DOCUMENT:
++++++++++

The PMI value refers to the codebook table. The network configures
the number of resource blocks that are represented by a PMI report.
In some embodiments, to cover the system bandwidth, multiple PMI
reports may be provided. PMI reports may also be provided for
closed loop spatial multiplexing, multi-user MIMO and closed-loop
rank 1 precoding MIMO modes.
[0053] In some cooperating multipoint (CoMP) embodiments, the
network may be configured for joint transmissions to a cell station
in which two or more cooperating/coordinating points, such as
remote-radio heads (RRHs) transmit jointly. In these embodiments,
the joint transmissions may be MIMO transmissions and the
cooperating points are configured to perform joint beamforming.
LTE Channel Estimation
[0054] To facilitate the estimation of the channel characteristics
LTE uses cell specific reference signals (i.e., pilot symbols)
inserted in both time and frequency. These pilot symbols provide an
estimate of the channel at given locations within a subframe.
Through interpolation it is possible to estimate the channel across
an arbitrary number of subframes. The pilot symbols in LTE are
assigned positions within a subframe depending on the eNodeB cell
identification number and which transmit antenna is being used, as
shown in the figure below. The unique positioning of the pilots
ensures that they do not interfere with one another and can be used
to provide a reliable estimate of the complex gains imparted onto
each resource element within the transmitted grid by the
propagation channel.
[0055] To minimize the effects of noise on the pilot estimates, the
least square estimates are averaged using an averaging window. This
simple method produces a substantial reduction in the level of
noise found on the pilots. There are two pilot symbol averaging
methods available.
[0056] Time averaging is performed across each pilot symbol
carrying subcarrier, resulting in a column vector containing an
average amplitude and phase for each reference signal carrying
subcarrier.
[0057] All the pilot symbols found in a subcarrier are time
averaged across all OFDM symbols, resulting in a column vector
containing the average for each reference signal subcarrier, The
averages of the pilot symbol subcarriers are then frequency
averaged using a moving window of maximum size.

++++++++++

DATASET CONTENT:

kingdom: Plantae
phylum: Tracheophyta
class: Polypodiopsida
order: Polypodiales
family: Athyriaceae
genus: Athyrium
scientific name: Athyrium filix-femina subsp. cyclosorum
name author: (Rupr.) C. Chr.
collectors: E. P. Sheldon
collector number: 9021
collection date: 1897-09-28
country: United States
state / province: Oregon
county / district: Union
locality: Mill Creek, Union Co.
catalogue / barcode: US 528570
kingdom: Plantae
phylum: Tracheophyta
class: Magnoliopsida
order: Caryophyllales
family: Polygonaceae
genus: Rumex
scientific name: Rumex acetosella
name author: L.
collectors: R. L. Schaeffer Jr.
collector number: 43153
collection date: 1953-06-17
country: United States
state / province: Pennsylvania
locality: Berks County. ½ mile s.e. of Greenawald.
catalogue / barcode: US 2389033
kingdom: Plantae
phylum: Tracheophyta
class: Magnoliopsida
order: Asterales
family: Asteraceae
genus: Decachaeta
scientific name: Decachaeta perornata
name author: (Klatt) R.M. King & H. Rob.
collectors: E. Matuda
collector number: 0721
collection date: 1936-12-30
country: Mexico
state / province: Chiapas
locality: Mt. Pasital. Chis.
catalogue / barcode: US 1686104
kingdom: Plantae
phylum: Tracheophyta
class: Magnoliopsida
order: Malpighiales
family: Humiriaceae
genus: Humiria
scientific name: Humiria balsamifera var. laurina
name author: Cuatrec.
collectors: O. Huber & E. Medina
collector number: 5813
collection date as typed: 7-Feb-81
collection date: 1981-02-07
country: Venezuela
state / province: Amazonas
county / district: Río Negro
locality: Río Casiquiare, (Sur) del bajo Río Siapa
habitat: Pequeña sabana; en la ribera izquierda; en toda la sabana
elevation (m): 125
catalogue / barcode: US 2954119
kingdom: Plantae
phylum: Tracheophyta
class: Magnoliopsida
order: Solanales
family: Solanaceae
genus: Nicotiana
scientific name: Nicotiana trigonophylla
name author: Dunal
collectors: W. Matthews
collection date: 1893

++++++++++

CHALLENGES:
• A. According to the LTE channel estimation text, what determines the positions of the pilot symbols within a subframe?
• B. Write the next part of the LTE channel estimation text, picking up after its last sentence.
The listing plays no part in this exercise.

OUTPUTS:
• A. The eNodeB cell identification number and which transmit antenna is being used.

• B.
[0058] In some embodiments, The PSS and SSS provide the cell
station with its physical layer identity within the cell. The
signals may also provide frequency and time synchronization within
the cell. The PSS may be constructed from Zadoff-Chu (ZC) sequences
and the length of the sequence may be predetermined (e.g., 62) in
the frequency domain. The SSS uses two interleaved sequences (i.e.,
maximum length sequences (MLS), SRGsequences or m-sequences) which
are of a predetermined length (e.g., 31). The SSS may be scrambled
with the PSS sequences that determine physical layer ID. One
purpose of the SSS is to provide the cell station with information
about the cell ID, frame timing properties and the cyclic prefix
(CP) length. The cell station may also be informed whether to use
TDD or FD. In FDD, the PSS may be located in the last OFDM symbol
in first and eleventh slot of the frame, followed by the SSS in the
next symbol. In TDD, the PSS may be sent in the third symbol of the
3rd and 13th slots while SSS may be transmitted three symbols
earlier. The PSS provided the cell station with information about
to which of the three groups of physical layers the cell belongs to
(3 groups of 168 physical layers). One of 168 SSS sequences may be
decoded right after PSS and defines the cell group identity
directly.
[0059] In some embodiments, the cell station may be configured in
one of 8 "transmission modes" for PDSCH reception:; Mode 1: Single
antenna port, port 0; Mode 2: Transmit diversity; Mode 3:
Large-delay CDD; Mode 4: Closed-loop spatial multiplexing; Mode 5:
MU-MIMO; Mode 6: Closed-loop spatial multiplexing, single layer;
Mode 7: Single antenna port, cell station-specific RS (port 5);
Mode 8 (new in Rel-9): Single or dual-layer transmission with cell
station -specific RS (ports 7 and/or 8). The CSI-RS are used by the
cell station for channel estimates (i.e., CQI measurements). In
some embodiments, the CSI-RS are transmitted periodically in
particular antenna ports (up to eight transmit antenna ports) at
different subcarrier frequencies (assigned to the cell station) for
use in estimating a MIMO channel. In some embodiments, a cell
station-specific demodulation reference signal (e.g., a DM-RS) may
be precoded in the same way as the data when non-codebook-based
precoding is applied.
EXAMPLES
[0060] 1. An example device comprising: [0061] a transceiver;
[0062] a processor; and [0063] a memory having instructions for
execution by the processor to: [0064] receive an indication of a
subset of scheduling constraints for interference mitigation and
cancelation; and [0065] perform interference mitigation and
cancelation utilizing the subset of scheduling constraints.
[0066] 2. The example device of example 1 wherein the indication
comprises an index corresponding to a subset of available
scheduling parameters to be used in the performance of interference
mitigation and cancelation.
[0067] 3. The example device of example 2 wherein the processor
further uses the index to access a table with multiple indexed sets
of modulation coding scheme/resource combinations.
[0068] 4. The example device of example 3 wherein the subset of
modulation coding scheme/resource combinations comprise at least
two modulation coding scheme/resources selected from the group
consisting of MCS (modulation coding scheme), precoding
(PMI--precoding matrix indicator) and frequency-time resources.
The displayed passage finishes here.